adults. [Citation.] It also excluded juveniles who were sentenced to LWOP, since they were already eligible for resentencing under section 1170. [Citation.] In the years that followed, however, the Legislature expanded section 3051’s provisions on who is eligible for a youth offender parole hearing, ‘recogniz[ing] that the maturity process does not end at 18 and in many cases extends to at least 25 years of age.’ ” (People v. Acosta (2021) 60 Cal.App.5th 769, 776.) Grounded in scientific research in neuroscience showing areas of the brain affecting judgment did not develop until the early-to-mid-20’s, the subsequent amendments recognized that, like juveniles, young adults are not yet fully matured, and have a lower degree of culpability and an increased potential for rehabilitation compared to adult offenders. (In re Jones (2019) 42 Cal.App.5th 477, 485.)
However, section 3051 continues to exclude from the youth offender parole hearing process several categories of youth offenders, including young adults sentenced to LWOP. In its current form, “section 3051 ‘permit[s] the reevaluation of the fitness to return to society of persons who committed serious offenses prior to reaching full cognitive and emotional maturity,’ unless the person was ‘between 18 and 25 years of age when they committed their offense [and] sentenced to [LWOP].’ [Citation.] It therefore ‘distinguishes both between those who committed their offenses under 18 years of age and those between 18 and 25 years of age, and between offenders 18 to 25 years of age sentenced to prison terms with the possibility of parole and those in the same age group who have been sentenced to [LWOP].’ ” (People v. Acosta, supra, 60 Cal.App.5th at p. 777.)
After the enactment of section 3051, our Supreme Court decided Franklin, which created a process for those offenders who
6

━━━━━━━━

**WHAT IS REQUIRED**
Every line above that includes the string "hearing" needs to be copied.

**SOLUTION TO THIS EXERCISE**
adults. [Citation.] It also excluded juveniles who were sentenced to LWOP, since they were already eligible for resentencing under section 1170. [Citation.] In the years that followed, however, the Legislature expanded section 3051’s provisions on who is eligible for a youth offender parole hearing, ‘recogniz[ing] that the maturity process does not end at 18 and in many cases extends to at least 25 years of age.’ ” (People v. Acosta (2021) 60 Cal.App.5th 769, 776.) Grounded in scientific research in neuroscience showing areas of the brain affecting judgment did not develop until the early-to-mid-20’s, the subsequent amendments recognized that, like juveniles, young adults are not yet fully matured, and have a lower degree of culpability and an increased potential for rehabilitation compared to adult offenders. (In re Jones (2019) 42 Cal.App.5th 477, 485.)
However, section 3051 continues to exclude from the youth offender parole hearing process several categories of youth offenders, including young adults sentenced to LWOP. In its current form, “section 3051 ‘permit[s] the reevaluation of the fitness to return to society of persons who committed serious offenses prior to reaching full cognitive and emotional maturity,’ unless the person was ‘between 18 and 25 years of age when they committed their offense [and] sentenced to [LWOP].’ [Citation.] It therefore ‘distinguishes both between those who committed their offenses under 18 years of age and those between 18 and 25 years of age, and between offenders 18 to 25 years of age sentenced to prison terms with the possibility of parole and those in the same age group who have been sentenced to [LWOP].’ ” (People v. Acosta, supra, 60 Cal.App.5th at p. 777.)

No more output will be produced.